Scheduled Downtime
On Tuesday 24 October 2023 @ 5pm MT the forums will be in read only mode in preparation for the downtime. On Wednesday 25 October 2023 @ 5am MT, this website will be down for maintenance and expected to return online later in the morning.
Normal Operations
The forums are back online with normal operations. If you notice any issues or errors related to the forums, please reach out to help@ucar.edu

Timeseries post-processing on derecho

dbailey

CSEG and Liaisons
Staff member
We have a sort of working version of the timeseries post-processing on derecho. It does not work yet on casper as it relies on impi which is not available on casper yet.

Option #1 :: if you own $CASEROOT:

cd $CASEROOT

module use /glade/work/bdobbins/Software/Modules

module load cesm_postprocessing_derecho

create_postprocess -caseroot=`pwd`

cd postprocess/

cp /glade/u/home/dbailey/timeseries .


Edit timeseries to fix the CASENAME


Option #2 :: if you do NOT own $CASEROOT:

cp /glade/work/nanr/cesm_tags/CASE_tools/pp-offline/derecho/LR/pp-offline-standAlone-derecho.csh MY_TOOLS_DIRECTORY
Edit pp-offline-standAlone-derecho.csh to set the CASENAME and PATHS.
./pp-offline-standAlone-derecho.csh
 

oleson

Keith Oleson
CSEG and Liaisons
Staff member
Just noting that I tried this on clm primary (h0) history files and it worked for me, thanks!
Minor: I edited CASE and CASEROOT in the timeseries script, not CASENAME.
 

mlague

New Member
I was able to follow these instructions to get time series for both the lnd and ice model components, but not the atm. Specifically, I'm trying to make time series of variable from the monthly history output files. I'm not sure what I'm missing, as I made the same changes to the atmosphere part of the scripts as to the land part, which successfully got me my land time series, but don't even result in the creation of the "atm/proc" directory. Any tips?
 

mlague

New Member
I've attached the env_timeseries.xml file (as plain text) - forgot to attach to original message.
 

Attachments

  • env_timeseries.txt
    18.5 KB · Views: 17

oleson

Keith Oleson
CSEG and Liaisons
Staff member
Are your primary history files *.cam.h0.*.nc? Mine from a recent run are *.cam.h0a.*.nc.
 

mlague

New Member
Oooooooooooooooo you're absolutely right, they are indeed h0a now! Just switched that in the env_timeseries and we'll see how it goes! Thanks!!!!
 

michelle_dvorak

Michelle Dvorak
Member
I have not had success in starting a post-processing job on Derecho using these instructions. Job fails when I submit with the following in the log file:

Extra data: line 1 column 1470 (char 1469)
cesm_tseries_generator: DEBUG... Running on 1 cores
Extra data: line 1 column 1470 (char 1469)
dec2276.hsn.de.hpc.ucar.edu: rank 117 exited with code 1
cesm_tseries_generator: DEBUG... Running on 1 cores
Extra data: line 1 column 1470 (char 1469
dec2276.hsn.de.hpc.ucar.edu: rank 112 died from signal 15

I've tried to take a look at the offending "cesm_tseries_generator" file, which I believe is located in /opt/ncar/cesm_postprocessing/cesm-env2/bin/ , according to the timeseries file, but I suspect there is an environment issue that is over my head. I am told the directory does not exist.

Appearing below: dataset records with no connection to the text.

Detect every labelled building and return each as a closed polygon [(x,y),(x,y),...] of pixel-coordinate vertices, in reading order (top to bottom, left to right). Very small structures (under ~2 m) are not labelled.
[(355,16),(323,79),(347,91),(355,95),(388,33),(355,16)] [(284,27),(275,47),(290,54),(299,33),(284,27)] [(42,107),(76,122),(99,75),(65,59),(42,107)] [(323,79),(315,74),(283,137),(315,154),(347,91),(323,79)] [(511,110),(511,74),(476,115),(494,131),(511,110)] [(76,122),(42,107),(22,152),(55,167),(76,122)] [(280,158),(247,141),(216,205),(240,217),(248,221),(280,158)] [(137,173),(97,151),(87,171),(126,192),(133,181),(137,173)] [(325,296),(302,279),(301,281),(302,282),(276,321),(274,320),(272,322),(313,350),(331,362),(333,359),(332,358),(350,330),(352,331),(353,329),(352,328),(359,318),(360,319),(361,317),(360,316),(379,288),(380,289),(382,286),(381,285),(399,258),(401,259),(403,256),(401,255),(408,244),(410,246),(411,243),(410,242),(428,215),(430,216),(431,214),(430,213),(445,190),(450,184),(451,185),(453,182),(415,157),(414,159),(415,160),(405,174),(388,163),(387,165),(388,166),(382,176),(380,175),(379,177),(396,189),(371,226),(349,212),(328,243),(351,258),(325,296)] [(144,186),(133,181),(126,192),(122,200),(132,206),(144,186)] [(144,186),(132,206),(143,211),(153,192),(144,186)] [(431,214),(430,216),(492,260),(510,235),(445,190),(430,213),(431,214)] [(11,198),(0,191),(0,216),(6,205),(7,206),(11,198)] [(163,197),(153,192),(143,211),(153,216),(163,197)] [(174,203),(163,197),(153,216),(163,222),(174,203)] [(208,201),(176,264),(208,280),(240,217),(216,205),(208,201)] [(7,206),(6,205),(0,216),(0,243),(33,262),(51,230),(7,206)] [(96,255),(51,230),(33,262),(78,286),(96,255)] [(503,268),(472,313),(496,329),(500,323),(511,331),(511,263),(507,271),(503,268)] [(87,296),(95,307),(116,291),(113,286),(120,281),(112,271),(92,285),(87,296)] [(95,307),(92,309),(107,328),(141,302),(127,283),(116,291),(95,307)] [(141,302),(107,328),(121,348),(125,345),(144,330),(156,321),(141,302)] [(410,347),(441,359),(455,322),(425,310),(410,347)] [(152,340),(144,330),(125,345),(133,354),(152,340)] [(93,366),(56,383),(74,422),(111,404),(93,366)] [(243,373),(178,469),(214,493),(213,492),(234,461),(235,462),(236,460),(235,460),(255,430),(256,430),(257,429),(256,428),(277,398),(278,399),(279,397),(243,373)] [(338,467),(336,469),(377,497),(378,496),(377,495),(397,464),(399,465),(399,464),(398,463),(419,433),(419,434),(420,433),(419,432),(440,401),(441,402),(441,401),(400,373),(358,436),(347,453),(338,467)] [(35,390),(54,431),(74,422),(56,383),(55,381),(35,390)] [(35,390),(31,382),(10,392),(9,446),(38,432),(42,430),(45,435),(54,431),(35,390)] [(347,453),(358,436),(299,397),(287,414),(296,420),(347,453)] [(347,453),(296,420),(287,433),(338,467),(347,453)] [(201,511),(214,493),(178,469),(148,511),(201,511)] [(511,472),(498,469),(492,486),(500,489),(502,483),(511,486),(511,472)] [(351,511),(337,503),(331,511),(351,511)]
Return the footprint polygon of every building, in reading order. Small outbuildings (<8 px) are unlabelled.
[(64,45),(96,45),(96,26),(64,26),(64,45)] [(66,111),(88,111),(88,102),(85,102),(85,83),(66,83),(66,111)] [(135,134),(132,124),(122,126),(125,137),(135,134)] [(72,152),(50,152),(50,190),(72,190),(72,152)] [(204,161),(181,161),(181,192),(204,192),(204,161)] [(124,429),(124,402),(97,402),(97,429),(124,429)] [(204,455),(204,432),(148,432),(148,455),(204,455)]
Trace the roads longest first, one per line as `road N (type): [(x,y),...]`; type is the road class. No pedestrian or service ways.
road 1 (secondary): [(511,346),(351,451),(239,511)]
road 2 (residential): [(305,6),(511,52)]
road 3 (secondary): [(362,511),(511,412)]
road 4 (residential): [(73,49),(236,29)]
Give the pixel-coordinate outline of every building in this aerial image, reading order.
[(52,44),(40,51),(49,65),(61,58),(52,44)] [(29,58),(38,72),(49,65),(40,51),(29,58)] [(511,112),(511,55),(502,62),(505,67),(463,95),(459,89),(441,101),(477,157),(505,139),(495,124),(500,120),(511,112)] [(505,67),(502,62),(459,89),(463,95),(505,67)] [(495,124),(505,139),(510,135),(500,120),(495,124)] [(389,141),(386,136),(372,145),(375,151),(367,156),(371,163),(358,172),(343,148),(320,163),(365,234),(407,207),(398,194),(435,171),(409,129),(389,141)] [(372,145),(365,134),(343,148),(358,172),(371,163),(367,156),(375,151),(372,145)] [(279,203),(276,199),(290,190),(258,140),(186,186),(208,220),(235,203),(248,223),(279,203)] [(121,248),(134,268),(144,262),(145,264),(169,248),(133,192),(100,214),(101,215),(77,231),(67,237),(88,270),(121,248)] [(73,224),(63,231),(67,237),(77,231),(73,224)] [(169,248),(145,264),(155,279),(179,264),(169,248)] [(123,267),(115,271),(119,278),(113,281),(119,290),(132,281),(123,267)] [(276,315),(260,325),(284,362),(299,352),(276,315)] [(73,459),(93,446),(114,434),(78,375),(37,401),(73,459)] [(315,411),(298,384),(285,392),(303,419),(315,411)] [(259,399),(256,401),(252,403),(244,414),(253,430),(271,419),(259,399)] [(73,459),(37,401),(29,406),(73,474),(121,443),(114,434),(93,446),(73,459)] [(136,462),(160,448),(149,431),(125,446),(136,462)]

Help appreciated! Thank you --

Michelle
 

dbailey

CSEG and Liaisons
Staff member
Hi there.

Sounds like a syntax error in your env_timeseries.xml or env_postprocess.xml file. Did you modify either of these files?
 

agilbert

Ash Gilbert
New Member
I haven't been able to finish a timeseries post-processing job on Derecho. The timeseries job fails with the error "module cftime has no attribute utime" when opening the atm archive files and saving the timeseries. The case I am trying to run this on is 2 months long. I've looked at the timeseries python files, but none of them use the cftime module, so I don't know where this error is coming from. Any help with this is appreciated. I've included the log file and my env_timseries and env_postprocess xml files.

Thanks
Ash
 

Attachments

  • env_postprocess.txt
    9.3 KB · Views: 7
  • env_timeseries.txt
    18.5 KB · Views: 2
  • timeseries.log.20240716-173504.txt
    8.4 KB · Views: 3

katelynfitzgerald

Katelyn FitzGerald
New Member
Confusingly, cftime is often not used directly so it might not being included in your Python scripts explicitly.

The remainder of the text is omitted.